Jira Service Management Assets not loading for customers in specific regions

Incident Report for Jira Service Management

Postmortem

Summary

From August 9, 2024, 14:49 UTC until August 10, 2024, 00:55 UTC, Atlassian customers using Jira and Jira Service Management products could not use JSM Assets objects in their workflows. The event was triggered by an out-of-cycle deployment of our services. There were no functional changes included in the service, however, the deployment impacted multiple customers across Europe, North America, and Asia Pacific. The incident was detected within 82 minutes by Staff (Customer reports) and mitigated by restarting the JSM Assets service, which put Atlassian systems into a known good state. The total time to resolution was about 4 hours for most customers, with one having a 10h prolongued outage.

IMPACT

The overall impact was between August 9, 2024, 14:49 UTC and August 10, 2024, 00:55 UTC on Jira and Jira Service Management products. The Incident caused service disruption to Europe, North America, and Asia Pacific customers only where they failed to leverage JSM Assets objects in their workflow.

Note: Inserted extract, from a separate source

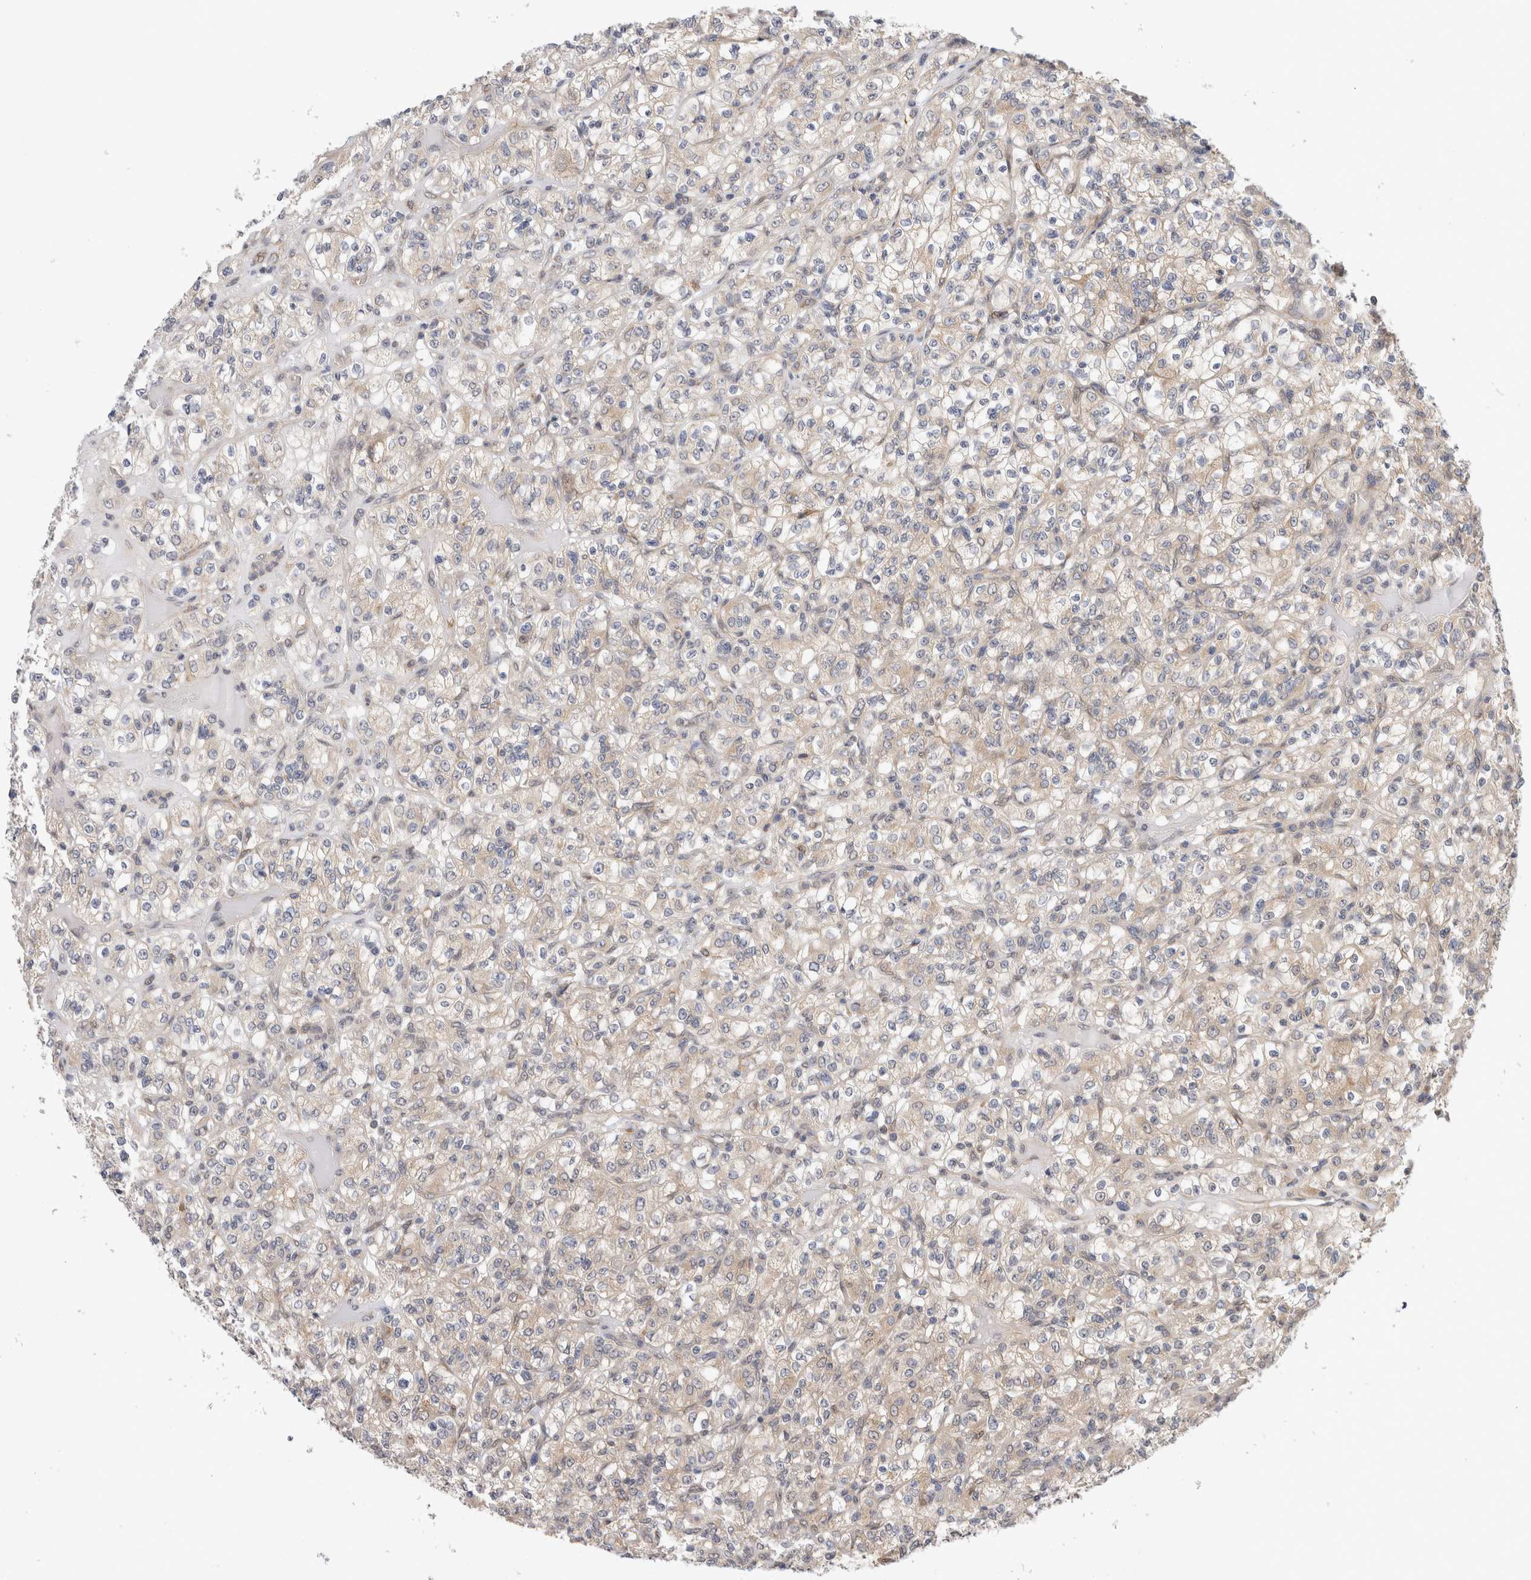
{"staining": {"intensity": "negative", "quantity": "none", "location": "none"}, "tissue": "renal cancer", "cell_type": "Tumor cells", "image_type": "cancer", "snomed": [{"axis": "morphology", "description": "Normal tissue, NOS"}, {"axis": "morphology", "description": "Adenocarcinoma, NOS"}, {"axis": "topography", "description": "Kidney"}], "caption": "Micrograph shows no significant protein positivity in tumor cells of renal cancer (adenocarcinoma).", "gene": "SGK1", "patient": {"sex": "female", "age": 72}}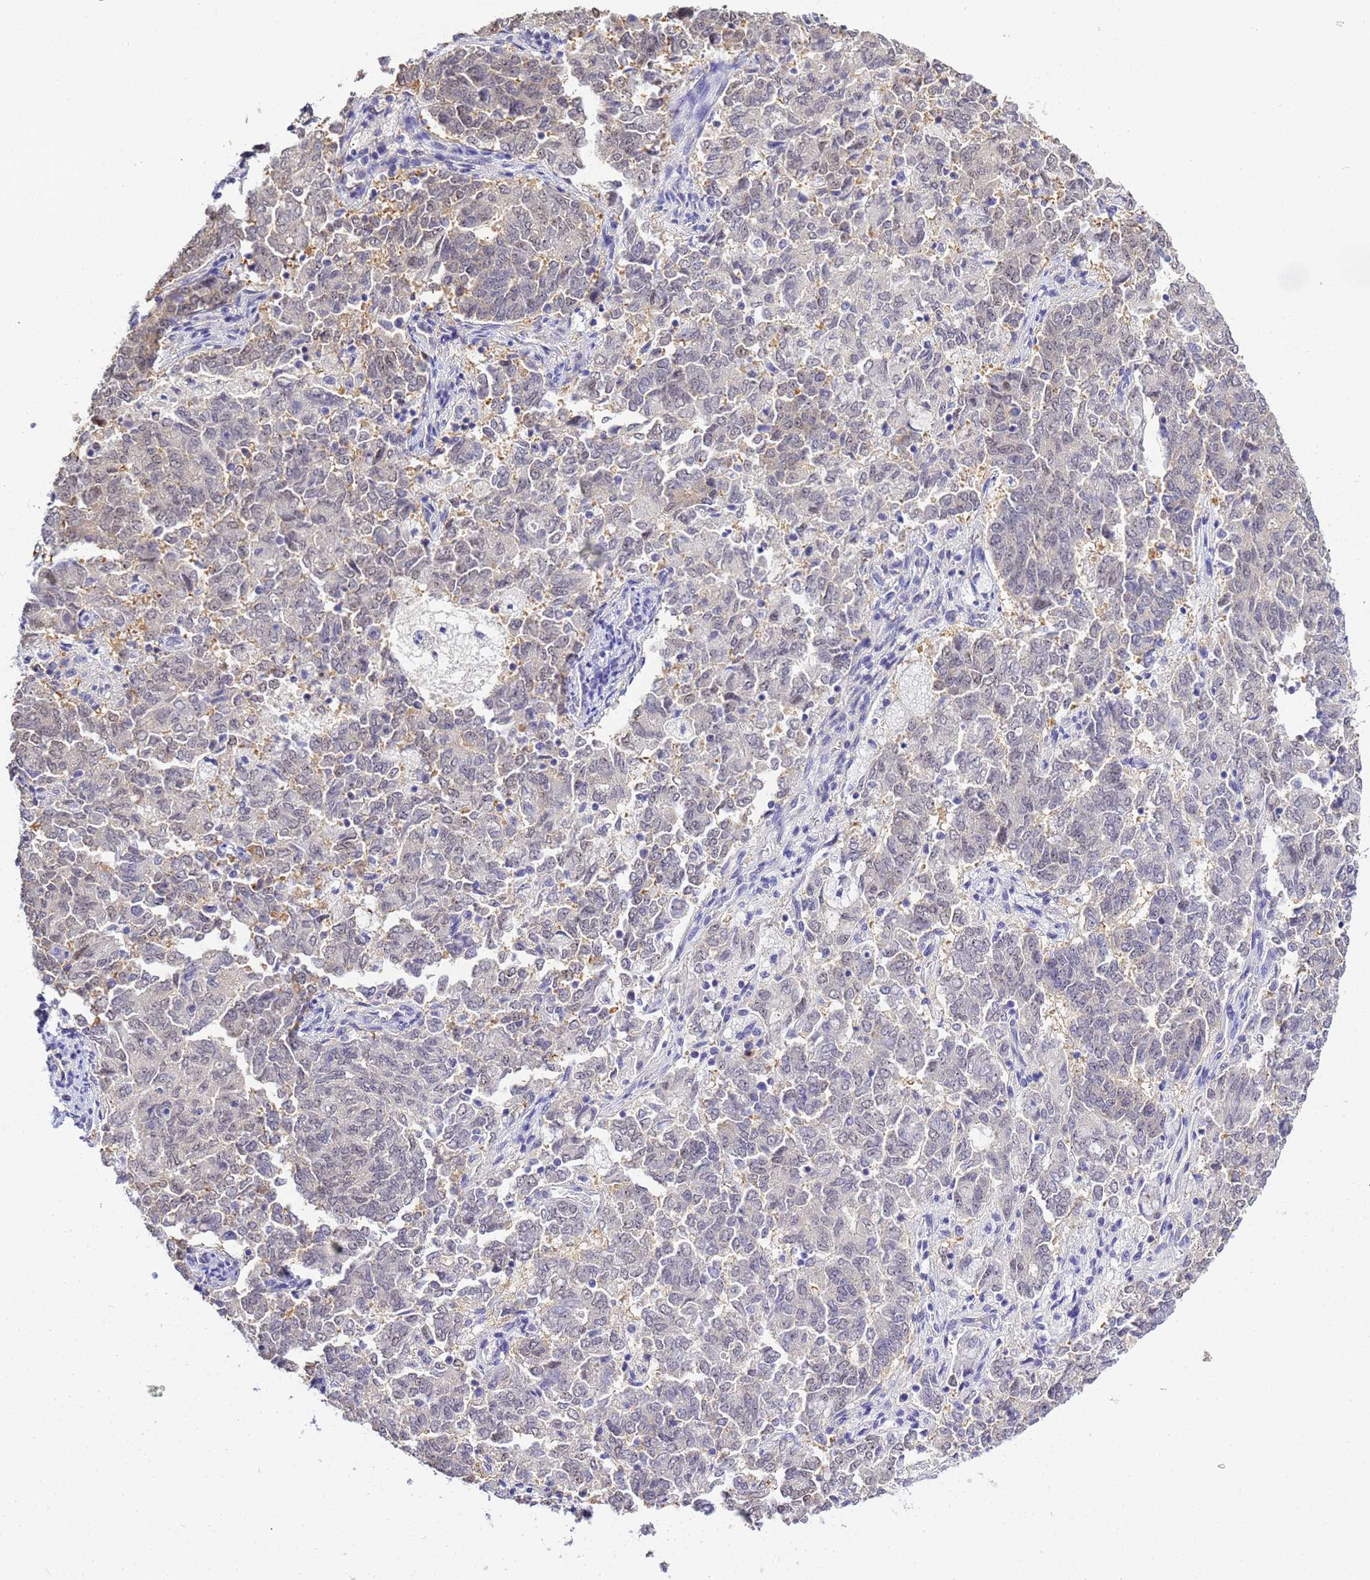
{"staining": {"intensity": "weak", "quantity": "25%-75%", "location": "nuclear"}, "tissue": "endometrial cancer", "cell_type": "Tumor cells", "image_type": "cancer", "snomed": [{"axis": "morphology", "description": "Adenocarcinoma, NOS"}, {"axis": "topography", "description": "Endometrium"}], "caption": "A high-resolution micrograph shows IHC staining of adenocarcinoma (endometrial), which reveals weak nuclear staining in about 25%-75% of tumor cells. The staining was performed using DAB (3,3'-diaminobenzidine), with brown indicating positive protein expression. Nuclei are stained blue with hematoxylin.", "gene": "ACTL6B", "patient": {"sex": "female", "age": 80}}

Jira users faced disruption when looking to:

View Assets objects associated with issues after loading their issues, lists of issues, or boards in browser
View Gadget results which relied on AQL in their JQL
Interact with JQL+AQL via API
Transition issues which required Assets object validation

Jira Service Management users faced disruption when looking to:

Create issues in JSM Customer Portal
View Assets objects on Requests in JSM Customer Portal
Fill JSM Form relying on Assets
Configure Asset fields and JSM Forms with Assets
Refresh queues based on AQL

ROOT CAUSE

The issue was caused by a race condition in refreshing authorization tokens. As a result, the products above could not retrieve access tokens and resource identifiers to support customer features, and the users received HTTP 500 errors. More specifically, our out-of-cycle deployment triggered an authorization token refresh for a downstream service serving customer traffic at the time. As our service was processing traffic, it sought to update authorization tokens, and in some cases, the tokens partially persisted within the customer context. Subsequent calls for the affected customer failed due to a mismatch of authorization tokens.

REMEDIAL ACTIONS PLAN & NEXT STEPS

We know that outages impact your productivity. While we have several testing and preventative processes in place, this specific issue wasn’t identified because the change was related to a particular kind of legacy case that was not picked up by our automated continuous deployment suites and manual test scripts.

We are prioritizing the following improvement actions to avoid repeating this type of incident:

Removing the need to cache authorization tokens during service runtime.

Furthermore, we deploy our changes progressively (by cloud region) to avoid broad impact. In this case, our detection instrumentation could have worked better. To minimize the impact of breaking changes to our environments, we will implement additional preventative measures such as:

Alerting on high amount of error rates over short spans of time.

We apologize to customers whose services were impacted by this incident and are taking immediate steps to improve the platform’s performance and availability.

Thanks,

Atlassian Customer Support

Posted Aug 21, 2024 - 02:11 UTC

Resolved

Between 08:10 UTC and 12:05 UTC, a small subset of customers experienced issues loading Assets in Jira Service Management due to unexpectedly high resource demand. We have increased the computing resources available to those affected, and the service is now operating normally. Thank you for your patience and understanding during this time. We are committed to ensuring the stability and reliability of our services.

Posted Aug 09, 2024 - 07:16 UTC

Monitoring

We have faced an incident with Assets functionality on JSM where customers were unable to load Assets. The impact started at 6.10pm AEST and was resolved at 10.05pm AEST. All the services are back up now and are functioning properly. Team is continuing to monitor for any further issues.

Posted Aug 08, 2024 - 16:00 UTC

Investigating

We are currently investigating an issue with Assets where the customers are unable to access their Assets. The impact started around 2pm IST. At the moment, the issue seems limited to Europe Region. Team is currently investigating the root cause and trying to mitigate for impacted customers. We will share more update as soon as we can.

Posted Aug 08, 2024 - 10:17 UTC

This incident affected: Jira Service Management Web.